Immediately prior to the effective time of the Merger, each issued and outstanding share of Class F stock of Legacy Cepton and of each series of preferred stock of Legacy Cepton (including the Series C Preferred Stock) was automatically converted into shares of common stock of Legacy Cepton (“Legacy Cepton Common Stock”). At the effective time of the Merger, each issued and outstanding share of Legacy Cepton Common Stock was converted into the right to receive 2.449 shares of Common Stock. In addition, each issued and outstanding share of Legacy Cepton Common Stock received a contingent right to receive a pro rata portion of (i) 7,000,000 shares of Common Stock, issuable (a) if the closing share price of the Common Stock equals or exceeds $15.00 per share for any 20 trading days within any consecutive 30-trading day period that occurs after the closing date of the Merger and on or prior to the three-year anniversary of the closing date of the Merger (the “$15.00 Share Price Milestone”) or (b) upon a change in control of the Issuer, as provided in the BCA, and (ii) an additional 6,000,000 shares of Common Stock, issuable (a) if the closing share price of the Common Stock equals or exceeds $17.50 per share for any 20 trading days within any consecutive 30-trading day period that occurs after the closing date of the Merger and on or prior to the three-year anniversary of the closing date of the Merger (the “$17.50 Share Price Milestone”) or (b) upon a change in control of the Issuer, as provided in the BCA.


Immediately prior to the Merger, all of the shares of Series C Preferred Stock, including such shares held by the Reporting Person, were automatically converted into Legacy Cepton Common Stock, and pursuant to the transactions contemplated by the BCA, per the process described in the immediately preceding paragraph, such shares of Legacy Cepton Common Stock held by the Reporting Person were converted into (i) 14,624,741 shares of Common Stock and (ii) the contingent right to receive up to an aggregate of 1,340,165 shares of Common Stock.

- _INFORMATION SHOWN_

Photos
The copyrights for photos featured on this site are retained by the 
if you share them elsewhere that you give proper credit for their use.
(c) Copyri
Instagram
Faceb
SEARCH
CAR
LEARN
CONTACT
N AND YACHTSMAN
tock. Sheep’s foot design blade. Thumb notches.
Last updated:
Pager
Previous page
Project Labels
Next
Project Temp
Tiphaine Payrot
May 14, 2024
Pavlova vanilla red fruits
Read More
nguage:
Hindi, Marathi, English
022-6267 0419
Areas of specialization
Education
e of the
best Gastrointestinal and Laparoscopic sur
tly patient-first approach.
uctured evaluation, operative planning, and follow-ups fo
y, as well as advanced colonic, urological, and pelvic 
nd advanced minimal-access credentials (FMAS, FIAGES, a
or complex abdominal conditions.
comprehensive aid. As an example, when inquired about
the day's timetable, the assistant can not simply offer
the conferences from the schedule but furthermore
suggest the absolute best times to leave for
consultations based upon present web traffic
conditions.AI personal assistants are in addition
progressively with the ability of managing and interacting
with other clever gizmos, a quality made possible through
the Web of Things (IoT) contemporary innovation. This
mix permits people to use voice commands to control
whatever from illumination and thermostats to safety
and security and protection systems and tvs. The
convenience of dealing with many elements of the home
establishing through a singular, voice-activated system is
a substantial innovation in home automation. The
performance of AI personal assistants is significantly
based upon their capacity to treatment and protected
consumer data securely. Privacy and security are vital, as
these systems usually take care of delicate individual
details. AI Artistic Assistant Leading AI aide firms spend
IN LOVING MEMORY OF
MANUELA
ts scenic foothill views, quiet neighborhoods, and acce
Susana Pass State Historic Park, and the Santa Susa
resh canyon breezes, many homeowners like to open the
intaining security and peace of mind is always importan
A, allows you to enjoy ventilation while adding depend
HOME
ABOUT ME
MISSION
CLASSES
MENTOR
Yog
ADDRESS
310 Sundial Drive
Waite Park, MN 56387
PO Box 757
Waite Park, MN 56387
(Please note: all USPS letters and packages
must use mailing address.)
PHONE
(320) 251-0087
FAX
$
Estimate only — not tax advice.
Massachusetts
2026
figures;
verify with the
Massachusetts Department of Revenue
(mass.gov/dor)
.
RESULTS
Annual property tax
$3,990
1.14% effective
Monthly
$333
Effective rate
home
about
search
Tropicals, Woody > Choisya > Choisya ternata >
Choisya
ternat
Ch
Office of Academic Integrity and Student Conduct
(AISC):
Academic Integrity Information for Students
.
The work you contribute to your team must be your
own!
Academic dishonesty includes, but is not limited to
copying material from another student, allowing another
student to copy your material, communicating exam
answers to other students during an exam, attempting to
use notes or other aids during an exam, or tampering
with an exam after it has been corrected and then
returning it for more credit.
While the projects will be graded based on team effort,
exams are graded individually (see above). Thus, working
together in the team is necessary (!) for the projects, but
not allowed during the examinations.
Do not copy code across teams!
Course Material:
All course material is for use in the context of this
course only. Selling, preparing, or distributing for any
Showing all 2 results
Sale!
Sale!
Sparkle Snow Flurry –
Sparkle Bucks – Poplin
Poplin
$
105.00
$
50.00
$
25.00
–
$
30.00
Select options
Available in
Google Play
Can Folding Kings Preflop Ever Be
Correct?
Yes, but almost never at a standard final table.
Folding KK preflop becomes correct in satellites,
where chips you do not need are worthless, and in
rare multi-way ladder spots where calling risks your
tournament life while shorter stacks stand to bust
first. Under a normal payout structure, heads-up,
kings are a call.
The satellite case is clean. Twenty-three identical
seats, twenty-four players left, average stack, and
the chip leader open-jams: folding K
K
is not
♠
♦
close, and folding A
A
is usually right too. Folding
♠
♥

- _TASKS TO CARRY OUT_
a – Decide whether each statement below agrees with the Legacy Cepton merger passage. Answer yes or no for each, and quote the words of the passage that settle it.
(i) At the effective time of the Merger, each share of Legacy Cepton Common Stock was converted into the right to receive 2.449 shares of Common Stock.
(ii) Reaching the $17.50 Share Price Milestone makes 7,000,000 shares of Common Stock issuable.
(iii) The Legacy Cepton Common Stock held by the Reporting Person was converted into 14,624,741 shares of Common Stock.
b – Reproduce the part of the Legacy Cepton merger passage that opens with the words containing "Immediately prior to the Merger, all" and closes with "1,340,165 shares of Common Stock.".

- _TASK RESULTS_
a –
(i) Yes: "each issued and outstanding share of Legacy Cepton Common Stock was converted into the right to receive 2.449 shares of Common Stock"
(ii) No: "an additional 6,000,000 shares of Common Stock, issuable (a) if the closing share price of the Common Stock equals or exceeds $17.50 per share"
(iii) Yes: "such shares of Legacy Cepton Common Stock held by the Reporting Person were converted into (i) 14,624,741 shares of Common Stock"

b –
Immediately prior to the Merger, all of the shares of Series C Preferred Stock, including such shares held by the Reporting Person, were automatically converted into Legacy Cepton Common Stock, and pursuant to the transactions contemplated by the BCA, per the process described in the immediately preceding paragraph, such shares of Legacy Cepton Common Stock held by the Reporting Person were converted into (i) 14,624,741 shares of Common Stock and (ii) the contingent right to receive up to an aggregate of 1,340,165 shares of Common Stock.